> TO-DO ITEM
Retype every line of the items below, keeping each character and line break as it is.

(Extracted data entries)

-*-*-

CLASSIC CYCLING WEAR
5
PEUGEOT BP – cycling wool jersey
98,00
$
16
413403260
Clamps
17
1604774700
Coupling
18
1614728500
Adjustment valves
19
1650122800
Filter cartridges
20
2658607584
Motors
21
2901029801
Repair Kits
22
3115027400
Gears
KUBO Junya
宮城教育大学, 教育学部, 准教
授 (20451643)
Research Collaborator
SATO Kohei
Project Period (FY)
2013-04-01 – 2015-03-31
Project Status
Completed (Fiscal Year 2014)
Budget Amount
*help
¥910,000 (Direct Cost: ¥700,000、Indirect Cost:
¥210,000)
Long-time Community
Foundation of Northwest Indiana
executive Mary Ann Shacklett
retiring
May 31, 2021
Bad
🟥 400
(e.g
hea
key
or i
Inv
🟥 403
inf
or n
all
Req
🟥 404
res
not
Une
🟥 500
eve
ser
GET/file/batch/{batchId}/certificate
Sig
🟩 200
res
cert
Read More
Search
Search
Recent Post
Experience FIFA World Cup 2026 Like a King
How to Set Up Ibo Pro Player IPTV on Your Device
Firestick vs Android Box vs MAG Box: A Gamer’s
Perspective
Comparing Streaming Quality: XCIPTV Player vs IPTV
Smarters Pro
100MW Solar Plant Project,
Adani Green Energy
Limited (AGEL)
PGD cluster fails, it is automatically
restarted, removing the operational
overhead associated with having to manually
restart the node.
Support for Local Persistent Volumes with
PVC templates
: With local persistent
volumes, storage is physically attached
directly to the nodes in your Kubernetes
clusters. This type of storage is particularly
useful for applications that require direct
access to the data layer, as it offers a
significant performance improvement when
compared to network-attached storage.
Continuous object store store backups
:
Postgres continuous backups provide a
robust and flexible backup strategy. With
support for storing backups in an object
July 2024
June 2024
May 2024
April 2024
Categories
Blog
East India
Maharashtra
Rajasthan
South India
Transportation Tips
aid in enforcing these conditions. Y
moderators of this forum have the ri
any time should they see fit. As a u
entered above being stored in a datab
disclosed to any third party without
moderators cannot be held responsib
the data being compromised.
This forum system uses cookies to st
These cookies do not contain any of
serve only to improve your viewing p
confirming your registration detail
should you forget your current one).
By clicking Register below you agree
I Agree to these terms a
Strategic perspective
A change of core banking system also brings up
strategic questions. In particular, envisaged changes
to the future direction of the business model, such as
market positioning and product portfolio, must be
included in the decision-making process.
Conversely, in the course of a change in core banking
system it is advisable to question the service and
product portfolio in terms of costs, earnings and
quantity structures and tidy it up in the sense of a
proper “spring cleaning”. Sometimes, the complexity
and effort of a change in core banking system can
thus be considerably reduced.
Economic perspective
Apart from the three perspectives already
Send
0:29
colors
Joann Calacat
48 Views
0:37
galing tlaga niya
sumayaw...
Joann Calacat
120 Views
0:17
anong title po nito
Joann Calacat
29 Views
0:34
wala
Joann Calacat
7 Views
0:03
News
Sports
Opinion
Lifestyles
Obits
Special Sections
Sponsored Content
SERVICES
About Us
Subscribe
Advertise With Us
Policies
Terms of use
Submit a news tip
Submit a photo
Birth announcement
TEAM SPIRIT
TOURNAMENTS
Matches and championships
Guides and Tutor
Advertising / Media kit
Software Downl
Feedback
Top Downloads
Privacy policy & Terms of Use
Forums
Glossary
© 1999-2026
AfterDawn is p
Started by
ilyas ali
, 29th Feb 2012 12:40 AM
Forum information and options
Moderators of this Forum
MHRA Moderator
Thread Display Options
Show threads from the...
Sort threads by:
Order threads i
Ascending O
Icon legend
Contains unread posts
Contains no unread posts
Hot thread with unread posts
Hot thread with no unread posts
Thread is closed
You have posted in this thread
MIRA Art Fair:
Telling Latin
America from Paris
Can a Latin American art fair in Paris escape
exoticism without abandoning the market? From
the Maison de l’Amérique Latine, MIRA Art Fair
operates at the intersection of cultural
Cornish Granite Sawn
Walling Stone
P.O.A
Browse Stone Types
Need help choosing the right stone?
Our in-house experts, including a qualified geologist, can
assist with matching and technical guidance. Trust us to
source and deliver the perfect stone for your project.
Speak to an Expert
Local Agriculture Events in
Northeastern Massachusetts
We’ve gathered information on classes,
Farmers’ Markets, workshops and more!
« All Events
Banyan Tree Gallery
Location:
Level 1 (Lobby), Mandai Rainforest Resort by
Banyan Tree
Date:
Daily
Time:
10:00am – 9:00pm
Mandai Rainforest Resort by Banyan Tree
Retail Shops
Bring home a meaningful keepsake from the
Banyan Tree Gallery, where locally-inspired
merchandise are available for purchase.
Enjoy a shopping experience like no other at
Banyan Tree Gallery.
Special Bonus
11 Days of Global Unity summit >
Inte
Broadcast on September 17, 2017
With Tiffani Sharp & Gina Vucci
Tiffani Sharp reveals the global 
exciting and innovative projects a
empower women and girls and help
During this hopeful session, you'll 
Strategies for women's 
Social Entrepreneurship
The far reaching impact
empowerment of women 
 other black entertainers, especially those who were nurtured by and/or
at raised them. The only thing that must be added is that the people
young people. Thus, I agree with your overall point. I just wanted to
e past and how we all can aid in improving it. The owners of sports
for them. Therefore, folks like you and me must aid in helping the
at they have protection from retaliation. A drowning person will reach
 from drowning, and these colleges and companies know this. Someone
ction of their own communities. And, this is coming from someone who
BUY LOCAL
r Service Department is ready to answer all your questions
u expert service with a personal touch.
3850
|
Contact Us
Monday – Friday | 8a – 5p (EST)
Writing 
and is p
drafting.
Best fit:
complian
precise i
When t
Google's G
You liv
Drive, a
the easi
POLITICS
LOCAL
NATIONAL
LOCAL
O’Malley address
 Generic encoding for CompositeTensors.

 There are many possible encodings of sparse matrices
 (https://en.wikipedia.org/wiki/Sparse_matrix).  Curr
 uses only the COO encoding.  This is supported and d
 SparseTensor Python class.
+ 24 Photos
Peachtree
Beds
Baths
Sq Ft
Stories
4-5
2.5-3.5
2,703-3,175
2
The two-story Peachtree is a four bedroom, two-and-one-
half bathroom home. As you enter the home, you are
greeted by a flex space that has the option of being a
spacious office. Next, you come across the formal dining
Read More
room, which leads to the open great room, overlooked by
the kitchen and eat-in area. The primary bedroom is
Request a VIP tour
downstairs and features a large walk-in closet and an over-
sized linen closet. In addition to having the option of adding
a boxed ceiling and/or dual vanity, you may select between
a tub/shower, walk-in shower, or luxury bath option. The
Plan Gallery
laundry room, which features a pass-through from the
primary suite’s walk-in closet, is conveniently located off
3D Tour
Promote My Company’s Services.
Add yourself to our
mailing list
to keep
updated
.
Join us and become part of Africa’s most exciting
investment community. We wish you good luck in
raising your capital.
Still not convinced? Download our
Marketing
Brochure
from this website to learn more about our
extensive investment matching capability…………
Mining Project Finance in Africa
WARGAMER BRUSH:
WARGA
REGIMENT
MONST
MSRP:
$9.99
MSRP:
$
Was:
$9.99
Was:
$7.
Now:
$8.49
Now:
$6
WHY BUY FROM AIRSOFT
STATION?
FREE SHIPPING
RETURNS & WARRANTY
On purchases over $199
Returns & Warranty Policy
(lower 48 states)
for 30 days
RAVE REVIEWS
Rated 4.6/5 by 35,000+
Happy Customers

-*-*-

> RESULT BELOW
CLASSIC CYCLING WEAR
5
PEUGEOT BP – cycling wool jersey
98,00
$
16
413403260
Clamps
17
1604774700
Coupling
18
1614728500
Adjustment valves
19
1650122800
Filter cartridges
20
2658607584
Motors
21
2901029801
Repair Kits
22
3115027400
Gears
KUBO Junya
宮城教育大学, 教育学部, 准教
授 (20451643)
Research Collaborator
SATO Kohei
Project Period (FY)
2013-04-01 – 2015-03-31
Project Status
Completed (Fiscal Year 2014)
Budget Amount
*help
¥910,000 (Direct Cost: ¥700,000、Indirect Cost:
¥210,000)
Long-time Community
Foundation of Northwest Indiana
executive Mary Ann Shacklett
retiring
May 31, 2021
Bad
🟥 400
(e.g
hea
key
or i
Inv
🟥 403
inf
or n
all
Req
🟥 404
res
not
Une
🟥 500
eve
ser
GET/file/batch/{batchId}/certificate
Sig
🟩 200
res
cert
Read More
Search
Search
Recent Post
Experience FIFA World Cup 2026 Like a King
How to Set Up Ibo Pro Player IPTV on Your Device
Firestick vs Android Box vs MAG Box: A Gamer’s
Perspective
Comparing Streaming Quality: XCIPTV Player vs IPTV
Smarters Pro
100MW Solar Plant Project,
Adani Green Energy
Limited (AGEL)
PGD cluster fails, it is automatically
restarted, removing the operational
overhead associated with having to manually
restart the node.
Support for Local Persistent Volumes with
PVC templates
: With local persistent
volumes, storage is physically attached
directly to the nodes in your Kubernetes
clusters. This type of storage is particularly
useful for applications that require direct
access to the data layer, as it offers a
significant performance improvement when
compared to network-attached storage.
Continuous object store store backups
:
Postgres continuous backups provide a
robust and flexible backup strategy. With
support for storing backups in an object
July 2024
June 2024
May 2024
April 2024
Categories
Blog
East India
Maharashtra
Rajasthan
South India
Transportation Tips
aid in enforcing these conditions. Y
moderators of this forum have the ri
any time should they see fit. As a u
entered above being stored in a datab
disclosed to any third party without
moderators cannot be held responsib
the data being compromised.
This forum system uses cookies to st
These cookies do not contain any of
serve only to improve your viewing p
confirming your registration detail
should you forget your current one).
By clicking Register below you agree
I Agree to these terms a
Strategic perspective
A change of core banking system also brings up
strategic questions. In particular, envisaged changes
to the future direction of the business model, such as
market positioning and product portfolio, must be
included in the decision-making process.
Conversely, in the course of a change in core banking
system it is advisable to question the service and
product portfolio in terms of costs, earnings and
quantity structures and tidy it up in the sense of a
proper “spring cleaning”. Sometimes, the complexity
and effort of a change in core banking system can
thus be considerably reduced.
Economic perspective
Apart from the three perspectives already
Send
0:29
colors
Joann Calacat
48 Views
0:37
galing tlaga niya
sumayaw...
Joann Calacat
120 Views
0:17
anong title po nito
Joann Calacat
29 Views
0:34
wala
Joann Calacat
7 Views
0:03
News
Sports
Opinion
Lifestyles
Obits
Special Sections
Sponsored Content
SERVICES
About Us
Subscribe
Advertise With Us
Policies
Terms of use
Submit a news tip
Submit a photo
Birth announcement
TEAM SPIRIT
TOURNAMENTS
Matches and championships
Guides and Tutor
Advertising / Media kit
Software Downl
Feedback
Top Downloads
Privacy policy & Terms of Use
Forums
Glossary
© 1999-2026
AfterDawn is p
Started by
ilyas ali
, 29th Feb 2012 12:40 AM
Forum information and options
Moderators of this Forum
MHRA Moderator
Thread Display Options
Show threads from the...
Sort threads by:
Order threads i
Ascending O
Icon legend
Contains unread posts
Contains no unread posts
Hot thread with unread posts
Hot thread with no unread posts
Thread is closed
You have posted in this thread
MIRA Art Fair:
Telling Latin
America from Paris
Can a Latin American art fair in Paris escape
exoticism without abandoning the market? From
the Maison de l’Amérique Latine, MIRA Art Fair
operates at the intersection of cultural
Cornish Granite Sawn
Walling Stone
P.O.A
Browse Stone Types
Need help choosing the right stone?
Our in-house experts, including a qualified geologist, can
assist with matching and technical guidance. Trust us to
source and deliver the perfect stone for your project.
Speak to an Expert
Local Agriculture Events in
Northeastern Massachusetts
We’ve gathered information on classes,
Farmers’ Markets, workshops and more!
« All Events
Banyan Tree Gallery
Location:
Level 1 (Lobby), Mandai Rainforest Resort by
Banyan Tree
Date:
Daily
Time:
10:00am – 9:00pm
Mandai Rainforest Resort by Banyan Tree
Retail Shops
Bring home a meaningful keepsake from the
Banyan Tree Gallery, where locally-inspired
merchandise are available for purchase.
Enjoy a shopping experience like no other at
Banyan Tree Gallery.
Special Bonus
11 Days of Global Unity summit >
Inte
Broadcast on September 17, 2017
With Tiffani Sharp & Gina Vucci
Tiffani Sharp reveals the global 
exciting and innovative projects a
empower women and girls and help
During this hopeful session, you'll 
Strategies for women's 
Social Entrepreneurship
The far reaching impact
empowerment of women 
 other black entertainers, especially those who were nurtured by and/or
at raised them. The only thing that must be added is that the people
young people. Thus, I agree with your overall point. I just wanted to
e past and how we all can aid in improving it. The owners of sports
for them. Therefore, folks like you and me must aid in helping the
at they have protection from retaliation. A drowning person will reach
 from drowning, and these colleges and companies know this. Someone
ction of their own communities. And, this is coming from someone who
BUY LOCAL
r Service Department is ready to answer all your questions
u expert service with a personal touch.
3850
|
Contact Us
Monday – Friday | 8a – 5p (EST)
Writing 
and is p
drafting.
Best fit:
complian
precise i
When t
Google's G
You liv
Drive, a
the easi
POLITICS
LOCAL
NATIONAL
LOCAL
O’Malley address
 Generic encoding for CompositeTensors.

 There are many possible encodings of sparse matrices
 (https://en.wikipedia.org/wiki/Sparse_matrix).  Curr
 uses only the COO encoding.  This is supported and d
 SparseTensor Python class.
+ 24 Photos
Peachtree
Beds
Baths
Sq Ft
Stories
4-5
2.5-3.5
2,703-3,175
2
The two-story Peachtree is a four bedroom, two-and-one-
half bathroom home. As you enter the home, you are
greeted by a flex space that has the option of being a
spacious office. Next, you come across the formal dining
Read More
room, which leads to the open great room, overlooked by
the kitchen and eat-in area. The primary bedroom is
Request a VIP tour
downstairs and features a large walk-in closet and an over-
sized linen closet. In addition to having the option of adding
a boxed ceiling and/or dual vanity, you may select between
a tub/shower, walk-in shower, or luxury bath option. The
Plan Gallery
laundry room, which features a pass-through from the
primary suite’s walk-in closet, is conveniently located off
3D Tour
Promote My Company’s Services.
Add yourself to our
mailing list
to keep
updated
.
Join us and become part of Africa’s most exciting
investment community. We wish you good luck in
raising your capital.
Still not convinced? Download our
Marketing
Brochure
from this website to learn more about our
extensive investment matching capability…………
Mining Project Finance in Africa
WARGAMER BRUSH:
WARGA
REGIMENT
MONST
MSRP:
$9.99
MSRP:
$
Was:
$9.99
Was:
$7.
Now:
$8.49
Now:
$6
WHY BUY FROM AIRSOFT
STATION?
FREE SHIPPING
RETURNS & WARRANTY
On purchases over $199
Returns & Warranty Policy
(lower 48 states)
for 30 days
RAVE REVIEWS
Rated 4.6/5 by 35,000+
Happy Customers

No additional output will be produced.